::: Text shown :::
# Tesla Model 3 Deliveries Level Out



## electrico (May 18, 2017)

Another flat month of Tesla Model 3 deliveries is a bad sign.

https://www.torquenews.com/1083/tesla-model-3-deliveries-level-out-production-woes-continue


----------



## Duncan (Dec 8, 2008)

Flat month
That is after taking 1/4 of the month out for changes to the line
So production actually went up by 30%


----------



## Karter2 (Nov 17, 2011)

Deliveries, not production !


> Tesla has been delivering Model 3 cars to U.S. customers at an average rate of about 900 per week since February. Despite Tesla's frequent updates about Model 3 production, nothing done has changed the flow of cars to customers,...... 3.


 Why only 900/week in March ?
But even with only 3 production weeks in April, and assuming they were stuck at the March production rate of 2000/week,.. there should have been plenty of capacity to deliver more than 3875 in April ?


----------



## Wingsinger (Jul 10, 2014)

Bloomberg has Model 3 VIN tracker that does a pretty good job of tracking production rates.
https://www.bloomberg.com/graphics/2018-tesla-tracker/
As of May 3rd the production rate was estimated at 2,050/wk. (before the 1 week shutdown). Each shutdown to tweak the assembly line speed ultimately helps speed things up.


----------



## Karter2 (Nov 17, 2011)

Wingsinger said:


> ?...
> As of May 3rd the production rate was estimated at 2,050/wk. (before the 1 week shutdown).


 I thought the shutdown was in April ?


----------
::: Task material :::
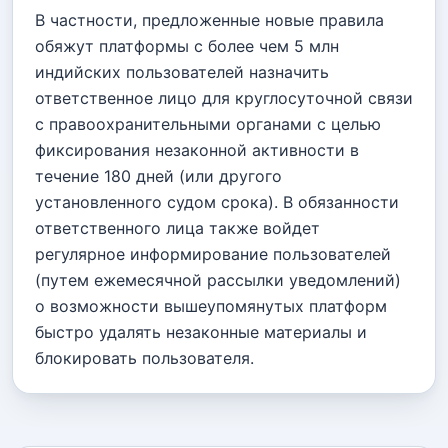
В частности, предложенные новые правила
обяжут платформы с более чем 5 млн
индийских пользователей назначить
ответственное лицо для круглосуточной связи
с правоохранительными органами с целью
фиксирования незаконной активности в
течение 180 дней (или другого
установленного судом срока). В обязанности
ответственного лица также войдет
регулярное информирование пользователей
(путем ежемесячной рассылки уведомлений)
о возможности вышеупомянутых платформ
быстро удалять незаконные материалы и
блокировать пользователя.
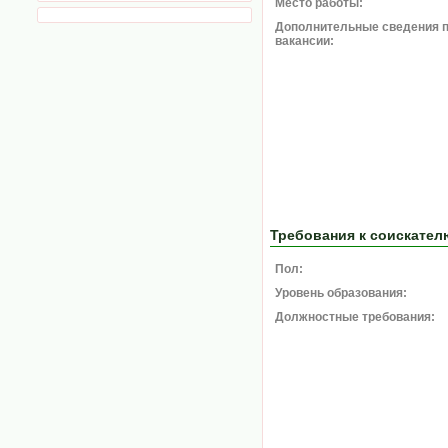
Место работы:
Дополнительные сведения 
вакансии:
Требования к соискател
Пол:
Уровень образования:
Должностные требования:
:::
::: Task material :::
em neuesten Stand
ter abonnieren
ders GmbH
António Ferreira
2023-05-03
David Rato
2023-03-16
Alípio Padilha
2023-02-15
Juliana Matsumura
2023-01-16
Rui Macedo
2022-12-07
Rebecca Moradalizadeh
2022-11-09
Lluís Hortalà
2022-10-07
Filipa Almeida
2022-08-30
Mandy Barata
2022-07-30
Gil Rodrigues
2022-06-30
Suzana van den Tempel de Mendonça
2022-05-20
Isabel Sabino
:::
::: Task material :::
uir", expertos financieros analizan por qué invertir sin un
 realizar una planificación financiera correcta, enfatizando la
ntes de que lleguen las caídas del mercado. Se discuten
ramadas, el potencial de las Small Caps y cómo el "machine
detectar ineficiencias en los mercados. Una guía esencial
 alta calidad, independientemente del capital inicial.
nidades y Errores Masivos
:::
▸ Required tasks:
1) Output, word for word, the part of the Tesla thread that begins at the words "Deliveries, not production" and stops after the words "to customers,...... 3.".
2) Please return these lines of the listing unchanged, and nothing else: begin at the line that has "invertir sin un" and stop after the line that has "nidades y Errores Masivos".
The thread and the listing have nothing to do with each other.

▸ Answer section:
1)
Deliveries, not production !


> Tesla has been delivering Model 3 cars to U.S. customers at an average rate of about 900 per week since February. Despite Tesla's frequent updates about Model 3 production, nothing done has changed the flow of cars to customers,...... 3.

2)
uir", expertos financieros analizan por qué invertir sin un
 realizar una planificación financiera correcta, enfatizando la
ntes de que lleguen las caídas del mercado. Se discuten
ramadas, el potencial de las Small Caps y cómo el "machine
detectar ineficiencias en los mercados. Una guía esencial
 alta calidad, independientemente del capital inicial.
nidades y Errores Masivos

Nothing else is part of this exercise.